=== Texte de la page ===
Béni soit le Seigneur, le Dieu d’Israël, car il a visité son peuple.

La liturgie de ce jour nous propose un extrait du cantique de Zacharie, le benedictus. Je choisis un temps et un lieu pour prendre du temps avec le Seigneur. Je me rends attentif à ma respiration, sans la forcer. Ainsi je me rends disponible, corps et cœur, pour écouter la Parole. Je demande la grâce de la louange
Je fais le signe de croix et lis le texte du psaume, lentement.
Il a fait surgir la force qui nous sauve
dans la maison de David, son serviteur,
comme il l’avait dit par la bouche des saints,
par ses prophètes, depuis les temps anciens :
salut qui nous arrache à l’ennemi,
à la main de tous nos oppresseurs,
amour qu’il montre envers nos pères,
mémoire de son alliance sainte,
serment juré à notre père Abraham
de nous rendre sans crainte,
afin que, délivrés de la main des ennemis,
nous le servions dans la justice et la sainteté,
en sa présence, tout au long de nos jours.
Je commence par contempler la scène. Elisabeth vient de mettre au monde Jean Baptiste. Zacharie qui, au Temple, a douté de la promesse du Seigneur, vient d’accueillir l’enfant né de parents âgés et de lui donner son nom, Jean, « Dieu fait grâce ». Il retrouve alors la parole et entonne son cantique de louange et de bénédiction.
=== Données fournies ===
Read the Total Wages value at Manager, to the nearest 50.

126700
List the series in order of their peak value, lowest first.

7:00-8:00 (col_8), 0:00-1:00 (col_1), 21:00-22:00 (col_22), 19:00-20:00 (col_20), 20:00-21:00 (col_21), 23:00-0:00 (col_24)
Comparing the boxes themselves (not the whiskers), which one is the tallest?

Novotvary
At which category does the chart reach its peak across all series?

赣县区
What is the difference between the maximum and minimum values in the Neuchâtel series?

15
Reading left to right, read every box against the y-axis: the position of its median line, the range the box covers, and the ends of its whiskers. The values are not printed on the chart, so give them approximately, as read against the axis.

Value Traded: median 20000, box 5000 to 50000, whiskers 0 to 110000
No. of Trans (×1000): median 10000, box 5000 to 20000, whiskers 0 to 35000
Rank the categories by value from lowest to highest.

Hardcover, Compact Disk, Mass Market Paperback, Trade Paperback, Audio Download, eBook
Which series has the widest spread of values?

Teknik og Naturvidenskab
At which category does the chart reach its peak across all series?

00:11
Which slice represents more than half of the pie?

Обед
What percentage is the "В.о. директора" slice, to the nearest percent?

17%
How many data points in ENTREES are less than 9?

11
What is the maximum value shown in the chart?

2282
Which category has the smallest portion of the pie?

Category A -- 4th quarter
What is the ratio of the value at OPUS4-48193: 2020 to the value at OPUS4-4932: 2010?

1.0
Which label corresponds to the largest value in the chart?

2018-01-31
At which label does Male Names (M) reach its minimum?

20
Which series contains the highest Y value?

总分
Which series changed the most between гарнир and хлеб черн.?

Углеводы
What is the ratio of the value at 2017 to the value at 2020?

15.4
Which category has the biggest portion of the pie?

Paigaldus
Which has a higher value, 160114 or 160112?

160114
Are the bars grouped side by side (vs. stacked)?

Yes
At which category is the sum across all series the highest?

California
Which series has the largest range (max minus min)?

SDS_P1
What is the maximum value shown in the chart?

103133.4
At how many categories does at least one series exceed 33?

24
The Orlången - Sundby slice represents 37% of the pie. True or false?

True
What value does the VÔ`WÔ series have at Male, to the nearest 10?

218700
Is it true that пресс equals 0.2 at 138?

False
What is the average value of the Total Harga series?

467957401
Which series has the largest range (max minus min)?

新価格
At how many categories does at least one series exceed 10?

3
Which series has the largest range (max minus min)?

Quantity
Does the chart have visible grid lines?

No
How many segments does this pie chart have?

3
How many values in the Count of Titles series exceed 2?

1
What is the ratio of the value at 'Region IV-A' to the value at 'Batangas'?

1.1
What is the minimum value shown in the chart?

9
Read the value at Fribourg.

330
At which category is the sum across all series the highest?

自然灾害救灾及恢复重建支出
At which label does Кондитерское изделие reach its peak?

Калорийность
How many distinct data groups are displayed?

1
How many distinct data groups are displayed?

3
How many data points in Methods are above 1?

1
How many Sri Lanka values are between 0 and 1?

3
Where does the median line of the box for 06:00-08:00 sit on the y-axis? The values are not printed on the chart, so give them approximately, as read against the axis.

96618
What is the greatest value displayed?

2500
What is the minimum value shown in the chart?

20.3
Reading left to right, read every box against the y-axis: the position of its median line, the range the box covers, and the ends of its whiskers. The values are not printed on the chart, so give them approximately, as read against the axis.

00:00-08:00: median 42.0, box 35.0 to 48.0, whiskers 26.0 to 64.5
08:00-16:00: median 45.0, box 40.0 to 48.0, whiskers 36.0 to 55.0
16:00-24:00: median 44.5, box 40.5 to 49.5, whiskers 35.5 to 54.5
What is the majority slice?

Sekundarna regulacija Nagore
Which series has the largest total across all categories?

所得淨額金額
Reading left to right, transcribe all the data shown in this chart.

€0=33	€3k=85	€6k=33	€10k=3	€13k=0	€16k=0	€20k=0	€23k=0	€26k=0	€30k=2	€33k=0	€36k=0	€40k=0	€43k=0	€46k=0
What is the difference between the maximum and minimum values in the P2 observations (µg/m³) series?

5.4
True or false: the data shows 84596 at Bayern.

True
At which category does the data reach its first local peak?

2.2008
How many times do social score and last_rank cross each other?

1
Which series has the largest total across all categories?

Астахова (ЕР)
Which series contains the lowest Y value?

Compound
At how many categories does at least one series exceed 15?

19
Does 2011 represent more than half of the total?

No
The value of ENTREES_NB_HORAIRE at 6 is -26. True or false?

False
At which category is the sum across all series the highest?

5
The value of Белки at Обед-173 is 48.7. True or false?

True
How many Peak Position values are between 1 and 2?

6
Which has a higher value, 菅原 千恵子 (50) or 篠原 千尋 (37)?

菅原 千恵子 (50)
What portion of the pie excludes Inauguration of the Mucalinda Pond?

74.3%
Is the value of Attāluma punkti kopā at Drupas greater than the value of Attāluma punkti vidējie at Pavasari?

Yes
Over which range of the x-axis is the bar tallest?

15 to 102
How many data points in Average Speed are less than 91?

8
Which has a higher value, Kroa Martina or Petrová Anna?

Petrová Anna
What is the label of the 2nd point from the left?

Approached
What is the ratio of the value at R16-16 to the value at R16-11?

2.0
===
**Consigne 1:** Extrayez du texte sur le cantique de Zacharie le passage qui commence par « Il a fait surgir » et se poursuit jusqu'à « et de bénédiction. ».
**Consigne 2:** D'après le texte sur le cantique de Zacharie, qui vient de mettre au monde Jean Baptiste ?

**Solution proposée 1:**
Il a fait surgir la force qui nous sauve
dans la maison de David, son serviteur,
comme il l’avait dit par la bouche des saints,
par ses prophètes, depuis les temps anciens :
salut qui nous arrache à l’ennemi,
à la main de tous nos oppresseurs,
amour qu’il montre envers nos pères,
mémoire de son alliance sainte,
serment juré à notre père Abraham
de nous rendre sans crainte,
afin que, délivrés de la main des ennemis,
nous le servions dans la justice et la sainteté,
en sa présence, tout au long de nos jours.
Je commence par contempler la scène. Elisabeth vient de mettre au monde Jean Baptiste. Zacharie qui, au Temple, a douté de la promesse du Seigneur, vient d’accueillir l’enfant né de parents âgés et de lui donner son nom, Jean, « Dieu fait grâce ». Il retrouve alors la parole et entonne son cantique de louange et de bénédiction.

**Solution proposée 2:** Elisabeth.